LMDeploy SSRF exploited within 13 hours to access metadata

A Server-Side Request Forgery (SSRF) vulnerability in LMDeploy was actively exploited less than 13 hours after the issue was published, allowing attackers to access cloud metadata, probe internal services and scan ports on model servers. The bug is tracked as CVE-2026-33626 and carries a CVSS score of 7.5. It affects all LMDeploy releases up to 0.12.0 that include vision‑language support.

The project advisory describes the root cause: the load_image() function in lmdeploy/vl/utils.py fetches arbitrary URLs without validating whether addresses are internal or private. The advisory states, “The load_image() function in lmdeploy/vl/utils.py fetches arbitrary URLs without validating internal/private IP addresses, allowing attackers to access cloud metadata services, internal networks, and sensitive resources.” Orca Security researcher Igor Stepansky is credited with discovering and reporting the flaw.

Cloud security firm Sysdig detected the first exploitation attempt against its honeypots on April 22, 2026 at 03:35 UTC. The activity originated from IP address 103.116.72.119 and took place over an eight‑minute session that included 10 requests across three phases. The attacker used the vision‑language image loader as a generic HTTP SSRF primitive to map services behind the model server.

During the session the actor tested reachability with an out‑of‑band DNS callback to requestrepo[.]com, enumerated internal API endpoints, and targeted AWS Instance Metadata Service (IMDS), Redis and MySQL instances.
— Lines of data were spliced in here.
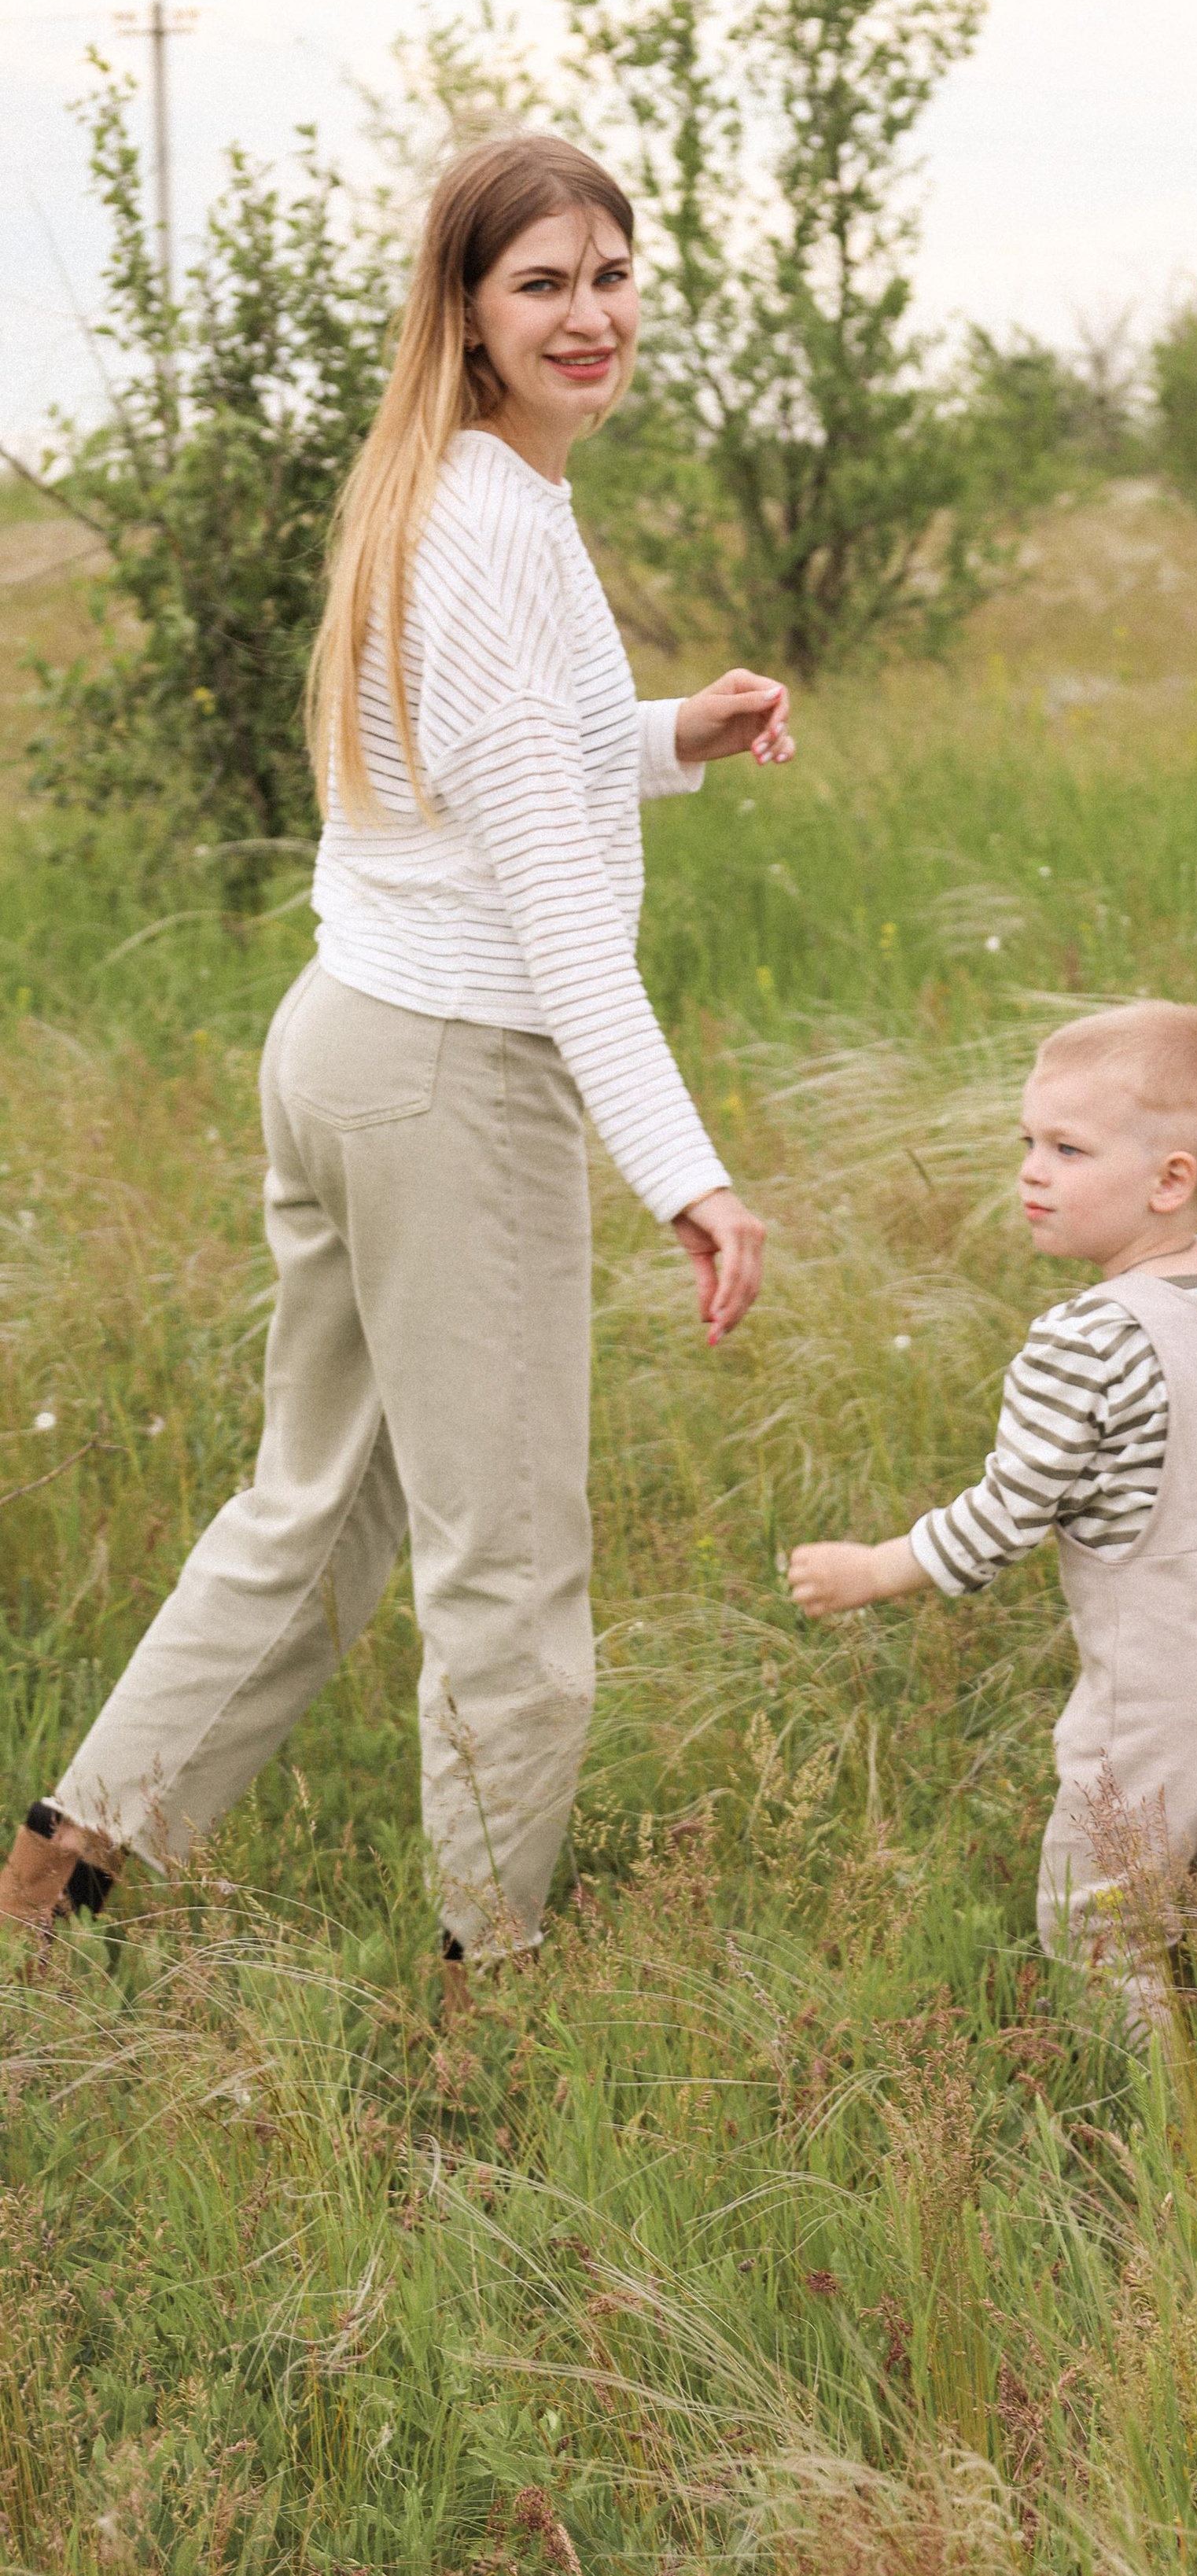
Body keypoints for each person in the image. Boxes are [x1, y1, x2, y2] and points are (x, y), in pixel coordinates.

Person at [1, 134, 792, 1985]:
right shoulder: (485, 530)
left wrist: (674, 730)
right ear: (466, 308)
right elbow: (545, 910)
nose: (588, 314)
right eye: (543, 283)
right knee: (505, 1560)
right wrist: (688, 1171)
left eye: (610, 272)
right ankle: (487, 1974)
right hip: (453, 1070)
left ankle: (60, 1871)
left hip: (351, 1037)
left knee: (320, 1501)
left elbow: (502, 767)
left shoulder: (459, 488)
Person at [790, 1001, 1197, 2129]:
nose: (1031, 1173)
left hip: (1168, 1712)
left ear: (1169, 1179)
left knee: (1100, 1931)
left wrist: (875, 1568)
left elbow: (1009, 1510)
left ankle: (1159, 2148)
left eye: (1066, 1151)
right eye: (1028, 1142)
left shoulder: (1084, 1340)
The attacker also scanned the loopback interface (127.0.0.1) and alternated requests between different vision language models, including internlm‑xcomposer2 and OpenGVLab/InternVL2‑8B, likely to vary request patterns.

Successful exploitation can expose cloud credentials held in metadata services, allow access to internal services not exposed to the internet, enable internal network port scanning and create opportunities for lateral movement. The maintainers published the affected file path and sample vulnerable code to help users identify and patch the issue.

Sysdig noted that the speed of exploitation is consistent with recent activity in AI infrastructure, where flaws in inference servers, model gateways and orchestration tools have been weaponized within hours of disclosure. The company observed that advisories containing file paths and vulnerable code can be used as inputs to automated tools that accelerate exploit development.

The LMDeploy advisory recommends updating to a fixed release when available, disabling or restricting vision‑language features until patched, and monitoring outbound requests from model servers for unusual activity. Operators are advised to check for any access to cloud metadata endpoints and unexpected internal network scans.

Related activity includes exploitation of two WordPress plugin vulnerabilities, CVE‑2026‑0740 and CVE‑2026‑3844, which have been used to upload files and achieve remote code execution on vulnerable sites. A separate campaign from September to November 2025 probed internet‑exposed Modbus‑enabled programmable logic controllers across 70 countries and 14,426 distinct IPs, with many probes traced to sources in the United States, France, Japan, Canada and India.

Administrators of LMDeploy deployments that use vision‑language capabilities should verify version numbers, apply updates when they become available, restrict servers’ ability to fetch arbitrary external resources and log outbound traffic from inference instances.